*Exercise goal*. Print the lines below, without changes, between the line holding "collector number: 525" and the line holding "locality: Depot. Zelaya: vicinity", inclusive.

Raw records

§

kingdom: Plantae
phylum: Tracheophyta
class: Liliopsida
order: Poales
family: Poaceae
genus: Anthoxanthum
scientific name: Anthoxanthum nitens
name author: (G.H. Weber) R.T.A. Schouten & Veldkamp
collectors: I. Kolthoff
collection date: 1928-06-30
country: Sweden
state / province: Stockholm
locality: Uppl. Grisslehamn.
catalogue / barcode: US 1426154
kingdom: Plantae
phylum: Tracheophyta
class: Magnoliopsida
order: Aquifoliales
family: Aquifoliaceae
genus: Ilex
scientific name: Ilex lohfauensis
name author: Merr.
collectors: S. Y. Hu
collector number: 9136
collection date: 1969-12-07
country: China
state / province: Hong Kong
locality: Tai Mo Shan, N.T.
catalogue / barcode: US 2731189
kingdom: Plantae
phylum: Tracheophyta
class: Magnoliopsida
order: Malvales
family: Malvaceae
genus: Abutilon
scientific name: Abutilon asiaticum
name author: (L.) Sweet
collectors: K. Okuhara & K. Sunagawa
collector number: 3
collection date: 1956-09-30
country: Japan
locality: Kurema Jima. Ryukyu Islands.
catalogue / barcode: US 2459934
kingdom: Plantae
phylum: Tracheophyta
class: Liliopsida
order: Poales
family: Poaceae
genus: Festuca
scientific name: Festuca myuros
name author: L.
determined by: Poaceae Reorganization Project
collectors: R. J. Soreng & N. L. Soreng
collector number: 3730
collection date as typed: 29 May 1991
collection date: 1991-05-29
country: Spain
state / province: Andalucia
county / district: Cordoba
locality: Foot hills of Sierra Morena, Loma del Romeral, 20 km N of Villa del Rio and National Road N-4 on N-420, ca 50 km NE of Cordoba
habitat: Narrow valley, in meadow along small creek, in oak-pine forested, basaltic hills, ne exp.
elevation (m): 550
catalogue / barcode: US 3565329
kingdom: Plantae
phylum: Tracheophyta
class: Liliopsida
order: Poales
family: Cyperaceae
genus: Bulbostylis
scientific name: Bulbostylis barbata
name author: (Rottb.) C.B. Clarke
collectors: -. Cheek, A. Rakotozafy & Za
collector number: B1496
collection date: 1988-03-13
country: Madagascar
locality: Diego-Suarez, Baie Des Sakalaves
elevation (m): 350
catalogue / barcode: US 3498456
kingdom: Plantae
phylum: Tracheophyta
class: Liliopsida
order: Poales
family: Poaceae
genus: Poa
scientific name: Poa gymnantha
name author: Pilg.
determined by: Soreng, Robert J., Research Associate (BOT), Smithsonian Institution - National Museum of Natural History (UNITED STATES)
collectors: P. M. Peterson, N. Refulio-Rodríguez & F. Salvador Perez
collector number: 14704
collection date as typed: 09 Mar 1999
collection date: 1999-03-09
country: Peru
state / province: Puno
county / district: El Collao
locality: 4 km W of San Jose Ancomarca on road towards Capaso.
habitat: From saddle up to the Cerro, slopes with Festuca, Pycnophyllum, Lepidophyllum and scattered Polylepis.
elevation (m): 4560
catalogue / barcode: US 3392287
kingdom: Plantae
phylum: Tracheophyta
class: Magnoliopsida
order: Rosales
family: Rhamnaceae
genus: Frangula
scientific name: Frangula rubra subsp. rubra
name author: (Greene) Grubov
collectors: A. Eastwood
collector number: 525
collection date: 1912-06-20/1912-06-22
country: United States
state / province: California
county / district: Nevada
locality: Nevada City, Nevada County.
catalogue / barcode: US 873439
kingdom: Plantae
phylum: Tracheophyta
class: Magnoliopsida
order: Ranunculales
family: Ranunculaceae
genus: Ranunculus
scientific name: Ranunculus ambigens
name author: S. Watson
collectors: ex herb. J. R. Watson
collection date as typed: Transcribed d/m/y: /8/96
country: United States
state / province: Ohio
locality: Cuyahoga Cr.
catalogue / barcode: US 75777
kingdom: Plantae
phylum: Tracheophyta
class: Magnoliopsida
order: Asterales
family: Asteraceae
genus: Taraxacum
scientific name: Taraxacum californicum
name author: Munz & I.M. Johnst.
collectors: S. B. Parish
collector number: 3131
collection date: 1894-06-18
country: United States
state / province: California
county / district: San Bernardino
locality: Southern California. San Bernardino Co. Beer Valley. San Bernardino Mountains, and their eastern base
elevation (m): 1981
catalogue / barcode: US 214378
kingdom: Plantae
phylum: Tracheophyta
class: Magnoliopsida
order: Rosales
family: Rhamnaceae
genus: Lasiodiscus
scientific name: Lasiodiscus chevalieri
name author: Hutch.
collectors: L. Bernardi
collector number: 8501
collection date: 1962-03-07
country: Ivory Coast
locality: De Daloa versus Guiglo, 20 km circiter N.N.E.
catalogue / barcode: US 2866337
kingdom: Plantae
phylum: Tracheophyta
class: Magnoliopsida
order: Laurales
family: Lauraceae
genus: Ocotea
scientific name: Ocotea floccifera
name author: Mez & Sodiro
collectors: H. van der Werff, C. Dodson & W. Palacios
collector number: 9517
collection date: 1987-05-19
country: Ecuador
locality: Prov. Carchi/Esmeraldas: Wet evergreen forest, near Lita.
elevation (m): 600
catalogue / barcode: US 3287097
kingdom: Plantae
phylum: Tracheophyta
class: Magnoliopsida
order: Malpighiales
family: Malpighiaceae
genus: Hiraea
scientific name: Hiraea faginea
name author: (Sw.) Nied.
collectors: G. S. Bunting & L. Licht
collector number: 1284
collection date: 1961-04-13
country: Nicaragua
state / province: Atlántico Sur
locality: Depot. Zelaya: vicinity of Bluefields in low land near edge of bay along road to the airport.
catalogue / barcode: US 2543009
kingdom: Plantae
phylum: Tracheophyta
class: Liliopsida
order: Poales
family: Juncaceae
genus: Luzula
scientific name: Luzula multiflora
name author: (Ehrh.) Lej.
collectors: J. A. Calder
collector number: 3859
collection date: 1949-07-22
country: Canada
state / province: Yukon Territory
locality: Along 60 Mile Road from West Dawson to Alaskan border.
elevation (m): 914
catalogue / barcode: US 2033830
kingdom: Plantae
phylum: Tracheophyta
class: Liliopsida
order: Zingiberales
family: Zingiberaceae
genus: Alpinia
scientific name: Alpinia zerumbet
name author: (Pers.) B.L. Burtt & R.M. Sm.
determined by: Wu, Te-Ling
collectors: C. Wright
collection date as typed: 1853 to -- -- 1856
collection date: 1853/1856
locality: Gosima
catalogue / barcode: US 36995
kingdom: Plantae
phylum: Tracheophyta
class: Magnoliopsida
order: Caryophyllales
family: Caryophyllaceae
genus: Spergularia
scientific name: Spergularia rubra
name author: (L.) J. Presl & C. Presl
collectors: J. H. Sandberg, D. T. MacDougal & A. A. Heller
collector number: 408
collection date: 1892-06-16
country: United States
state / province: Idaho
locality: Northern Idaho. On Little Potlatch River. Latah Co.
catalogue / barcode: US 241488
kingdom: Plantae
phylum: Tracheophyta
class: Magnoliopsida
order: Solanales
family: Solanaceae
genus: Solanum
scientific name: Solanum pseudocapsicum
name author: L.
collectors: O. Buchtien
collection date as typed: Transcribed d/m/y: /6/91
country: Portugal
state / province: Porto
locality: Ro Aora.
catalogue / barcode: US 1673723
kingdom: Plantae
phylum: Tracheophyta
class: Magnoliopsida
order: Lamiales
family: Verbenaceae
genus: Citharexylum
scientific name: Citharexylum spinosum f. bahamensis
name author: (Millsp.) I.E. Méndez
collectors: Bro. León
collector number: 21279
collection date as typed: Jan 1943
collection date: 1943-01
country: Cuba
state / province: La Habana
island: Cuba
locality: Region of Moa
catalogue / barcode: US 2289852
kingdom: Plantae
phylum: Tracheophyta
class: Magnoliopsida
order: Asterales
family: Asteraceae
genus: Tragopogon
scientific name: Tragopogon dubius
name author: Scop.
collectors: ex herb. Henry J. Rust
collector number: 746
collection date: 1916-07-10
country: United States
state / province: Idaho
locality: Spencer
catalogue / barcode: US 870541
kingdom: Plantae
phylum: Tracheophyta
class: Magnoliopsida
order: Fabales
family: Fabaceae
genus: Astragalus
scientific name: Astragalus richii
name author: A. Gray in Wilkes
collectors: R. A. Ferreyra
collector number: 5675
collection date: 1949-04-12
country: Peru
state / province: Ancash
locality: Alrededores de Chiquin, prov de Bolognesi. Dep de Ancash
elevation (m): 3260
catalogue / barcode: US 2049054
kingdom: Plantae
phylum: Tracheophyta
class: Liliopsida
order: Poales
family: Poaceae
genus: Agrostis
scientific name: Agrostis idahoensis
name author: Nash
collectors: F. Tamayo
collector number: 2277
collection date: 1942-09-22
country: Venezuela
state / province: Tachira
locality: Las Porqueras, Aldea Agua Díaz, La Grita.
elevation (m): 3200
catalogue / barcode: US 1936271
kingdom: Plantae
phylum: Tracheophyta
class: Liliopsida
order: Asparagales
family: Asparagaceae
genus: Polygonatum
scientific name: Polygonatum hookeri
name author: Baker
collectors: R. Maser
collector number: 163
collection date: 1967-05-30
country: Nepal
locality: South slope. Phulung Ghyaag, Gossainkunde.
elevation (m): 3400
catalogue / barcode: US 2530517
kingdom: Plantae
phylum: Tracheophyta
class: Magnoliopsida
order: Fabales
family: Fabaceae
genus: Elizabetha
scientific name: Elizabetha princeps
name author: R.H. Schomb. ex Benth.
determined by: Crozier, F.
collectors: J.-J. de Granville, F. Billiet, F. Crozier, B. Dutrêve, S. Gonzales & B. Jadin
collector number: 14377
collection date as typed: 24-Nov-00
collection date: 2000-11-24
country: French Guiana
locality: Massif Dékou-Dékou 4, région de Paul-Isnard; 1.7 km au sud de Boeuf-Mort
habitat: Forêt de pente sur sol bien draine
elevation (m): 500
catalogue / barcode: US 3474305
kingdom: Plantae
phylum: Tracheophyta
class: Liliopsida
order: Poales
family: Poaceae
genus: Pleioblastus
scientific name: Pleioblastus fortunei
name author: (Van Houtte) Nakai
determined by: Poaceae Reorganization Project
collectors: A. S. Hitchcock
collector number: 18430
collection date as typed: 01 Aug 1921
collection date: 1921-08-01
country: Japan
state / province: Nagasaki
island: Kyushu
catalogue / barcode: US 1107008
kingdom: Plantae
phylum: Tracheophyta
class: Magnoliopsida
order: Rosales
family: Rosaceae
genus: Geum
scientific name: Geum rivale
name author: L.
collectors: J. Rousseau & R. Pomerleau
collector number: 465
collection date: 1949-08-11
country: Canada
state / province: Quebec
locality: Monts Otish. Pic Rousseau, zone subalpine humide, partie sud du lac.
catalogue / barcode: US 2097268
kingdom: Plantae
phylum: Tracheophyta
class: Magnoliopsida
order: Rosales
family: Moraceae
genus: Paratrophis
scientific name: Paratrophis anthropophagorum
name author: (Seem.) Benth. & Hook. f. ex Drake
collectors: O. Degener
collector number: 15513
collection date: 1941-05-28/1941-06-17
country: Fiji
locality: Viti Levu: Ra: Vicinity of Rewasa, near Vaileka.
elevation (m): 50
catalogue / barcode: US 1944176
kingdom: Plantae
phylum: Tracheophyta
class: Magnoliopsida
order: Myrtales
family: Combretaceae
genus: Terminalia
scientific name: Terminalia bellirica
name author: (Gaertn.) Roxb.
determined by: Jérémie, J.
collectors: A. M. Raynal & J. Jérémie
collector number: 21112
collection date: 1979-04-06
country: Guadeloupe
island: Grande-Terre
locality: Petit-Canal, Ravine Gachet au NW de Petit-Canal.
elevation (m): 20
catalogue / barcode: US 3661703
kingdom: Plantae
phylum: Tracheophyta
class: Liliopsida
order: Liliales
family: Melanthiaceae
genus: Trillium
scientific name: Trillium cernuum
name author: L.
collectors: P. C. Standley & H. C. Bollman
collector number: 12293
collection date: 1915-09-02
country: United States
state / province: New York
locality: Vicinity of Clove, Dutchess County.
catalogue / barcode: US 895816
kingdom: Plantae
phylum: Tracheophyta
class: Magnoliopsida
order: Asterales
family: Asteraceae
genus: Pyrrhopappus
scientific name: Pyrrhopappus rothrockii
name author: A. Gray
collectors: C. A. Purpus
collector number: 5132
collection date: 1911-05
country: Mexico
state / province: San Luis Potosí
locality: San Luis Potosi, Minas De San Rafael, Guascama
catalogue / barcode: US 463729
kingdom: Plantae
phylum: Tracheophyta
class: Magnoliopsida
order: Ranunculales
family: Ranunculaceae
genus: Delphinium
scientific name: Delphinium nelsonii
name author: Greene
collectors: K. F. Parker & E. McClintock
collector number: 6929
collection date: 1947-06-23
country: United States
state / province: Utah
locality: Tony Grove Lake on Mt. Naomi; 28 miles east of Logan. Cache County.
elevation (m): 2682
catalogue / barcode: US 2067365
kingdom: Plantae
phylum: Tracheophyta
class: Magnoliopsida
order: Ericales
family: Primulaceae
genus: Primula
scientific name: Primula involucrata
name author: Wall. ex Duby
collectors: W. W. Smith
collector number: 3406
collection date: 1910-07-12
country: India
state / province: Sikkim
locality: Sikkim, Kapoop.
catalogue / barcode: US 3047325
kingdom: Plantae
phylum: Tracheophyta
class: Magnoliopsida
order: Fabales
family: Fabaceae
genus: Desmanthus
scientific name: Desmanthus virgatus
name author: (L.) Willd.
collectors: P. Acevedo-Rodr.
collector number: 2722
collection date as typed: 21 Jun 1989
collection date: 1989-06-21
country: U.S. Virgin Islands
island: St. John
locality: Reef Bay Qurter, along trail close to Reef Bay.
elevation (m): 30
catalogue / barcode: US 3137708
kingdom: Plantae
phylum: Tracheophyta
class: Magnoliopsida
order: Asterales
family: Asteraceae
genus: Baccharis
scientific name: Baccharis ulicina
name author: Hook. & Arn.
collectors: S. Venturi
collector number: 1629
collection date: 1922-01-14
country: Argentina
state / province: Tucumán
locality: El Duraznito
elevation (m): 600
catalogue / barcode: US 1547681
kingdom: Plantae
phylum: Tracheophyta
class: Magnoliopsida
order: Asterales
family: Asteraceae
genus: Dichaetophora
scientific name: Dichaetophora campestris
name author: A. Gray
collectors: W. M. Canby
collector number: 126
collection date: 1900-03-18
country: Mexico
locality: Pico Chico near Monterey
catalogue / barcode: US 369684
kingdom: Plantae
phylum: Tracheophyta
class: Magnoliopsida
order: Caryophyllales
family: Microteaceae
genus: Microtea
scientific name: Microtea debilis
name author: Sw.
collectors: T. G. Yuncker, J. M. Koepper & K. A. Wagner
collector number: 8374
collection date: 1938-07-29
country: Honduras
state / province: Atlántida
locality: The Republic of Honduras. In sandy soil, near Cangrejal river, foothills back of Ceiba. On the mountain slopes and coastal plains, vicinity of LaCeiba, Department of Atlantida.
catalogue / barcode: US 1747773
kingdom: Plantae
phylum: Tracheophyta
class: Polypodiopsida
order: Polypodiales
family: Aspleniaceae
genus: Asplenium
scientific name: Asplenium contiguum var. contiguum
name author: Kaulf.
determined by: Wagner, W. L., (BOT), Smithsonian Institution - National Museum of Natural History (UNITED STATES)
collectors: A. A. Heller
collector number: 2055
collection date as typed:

§

*Finished answer*.
collector number: 525
collection date: 1912-06-20/1912-06-22
country: United States
state / province: California
county / district: Nevada
locality: Nevada City, Nevada County.
catalogue / barcode: US 873439
kingdom: Plantae
phylum: Tracheophyta
class: Magnoliopsida
order: Ranunculales
family: Ranunculaceae
genus: Ranunculus
scientific name: Ranunculus ambigens
name author: S. Watson
collectors: ex herb. J. R. Watson
collection date as typed: Transcribed d/m/y: /8/96
country: United States
state / province: Ohio
locality: Cuyahoga Cr.
catalogue / barcode: US 75777
kingdom: Plantae
phylum: Tracheophyta
class: Magnoliopsida
order: Asterales
family: Asteraceae
genus: Taraxacum
scientific name: Taraxacum californicum
name author: Munz & I.M. Johnst.
collectors: S. B. Parish
collector number: 3131
collection date: 1894-06-18
country: United States
state / province: California
county / district: San Bernardino
locality: Southern California. San Bernardino Co. Beer Valley. San Bernardino Mountains, and their eastern base
elevation (m): 1981
catalogue / barcode: US 214378
kingdom: Plantae
phylum: Tracheophyta
class: Magnoliopsida
order: Rosales
family: Rhamnaceae
genus: Lasiodiscus
scientific name: Lasiodiscus chevalieri
name author: Hutch.
collectors: L. Bernardi
collector number: 8501
collection date: 1962-03-07
country: Ivory Coast
locality: De Daloa versus Guiglo, 20 km circiter N.N.E.
catalogue / barcode: US 2866337
kingdom: Plantae
phylum: Tracheophyta
class: Magnoliopsida
order: Laurales
family: Lauraceae
genus: Ocotea
scientific name: Ocotea floccifera
name author: Mez & Sodiro
collectors: H. van der Werff, C. Dodson & W. Palacios
collector number: 9517
collection date: 1987-05-19
country: Ecuador
locality: Prov. Carchi/Esmeraldas: Wet evergreen forest, near Lita.
elevation (m): 600
catalogue / barcode: US 3287097
kingdom: Plantae
phylum: Tracheophyta
class: Magnoliopsida
order: Malpighiales
family: Malpighiaceae
genus: Hiraea
scientific name: Hiraea faginea
name author: (Sw.) Nied.
collectors: G. S. Bunting & L. Licht
collector number: 1284
collection date: 1961-04-13
country: Nicaragua
state / province: Atlántico Sur
locality: Depot. Zelaya: vicinity of Bluefields in low land near edge of bay along road to the airport.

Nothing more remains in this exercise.